Russian part-of-speech tagset

A tagset is a list of part-of-speech tags (POS tags for short), i.e. labels used to indicate the part of speech and sometimes also other grammatical categories (case, tense etc.) of each token in a text corpus.

This is the Russian multilingual MULTEXT-East specifications tagset version 4 that is used in Russian corpora tagged by RFTagger.

These specifications follow the (draft) Version 4 of the multilingual MULTEXT-East specifications, which can be found at http://nl.ijs.si/ME.

The basic idea is that for each major category (Noun, Verb, Adjective, etc) the specifications define a fixed set of attributes (Case, Number, Gender, Animacy, etc), each with its set of values (e.g. masculine, feminine, neuter). Each category-dependent attribute is assigned a position, and each of its values a one letter code, so a complete morphosyntactic description of a word can be encoded by a MorphoSyntactic Descriptions (MSDs). For instance, the attribute-value specification Category = Noun, Type = common, Gender = masculine, Number = singular, Case = accusative, Animate = no corresponds to the MSD Ncmsan. In case a certain attribute is not appropriate for a given combination of features or for a particular lexical item, its code is the hyphen, e.g. Afpns-s, where the case for Adjective qualificative positive neuter singular is undefined, when in the short form.

Russian tagsets

used in Sketch Engine

about Sketch Engine

Therefore, the tag Vmip3p-m-e- is to be interpreted, character by character, as follows:

V	Category	Verb
m	Type	main
i	VForm	indicative
p	Tense	present
3	Person	third
p	Number	plural
–	Gender	–
m	Voice	media
–	Definiteness	–
e	Aspect	perfective
–	Case	–

An Example of a tagin the CQL concordance search box: [tag=”Vmip3p-m-e-“] finds examples like: (сигареты) курятся, (книги) читаются or (фильмы) смотрятся (note: please make sure that you use straight double quotation marks)

Basic overview of Russian tagset

noun	N.*
verb	V.*
adjective	A.*
pronoun	P.*
adverb	R.*
adposition	S.*
conjunction	C.*
numeral	M.*
particle	Q.*
interjection	I.*
abbreviation	Y.*
residual	X.*

Content

Noun

P	Attribute (en)	Value (en)	Code (en)

= = =

Copy the Russian tagset page from "Russian part-of-speech tagset" to "found at http://nl.ijs.si/ME.", swapping every "MULTEXT-East" for "MTE".

### Data excerpt:
= = =

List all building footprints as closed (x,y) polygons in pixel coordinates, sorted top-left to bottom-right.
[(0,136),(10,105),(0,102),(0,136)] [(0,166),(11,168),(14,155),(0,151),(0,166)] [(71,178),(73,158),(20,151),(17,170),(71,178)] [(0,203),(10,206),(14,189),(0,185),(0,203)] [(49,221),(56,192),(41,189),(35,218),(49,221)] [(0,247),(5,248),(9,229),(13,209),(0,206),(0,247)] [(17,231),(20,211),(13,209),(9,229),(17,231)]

= = =

### Task result:
Russian part-of-speech tagset

A tagset is a list of part-of-speech tags (POS tags for short), i.e. labels used to indicate the part of speech and sometimes also other grammatical categories (case, tense etc.) of each token in a text corpus.

This is the Russian multilingual MTE specifications tagset version 4 that is used in Russian corpora tagged by RFTagger.

These specifications follow the (draft) Version 4 of the multilingual MTE specifications, which can be found at http://nl.ijs.si/ME.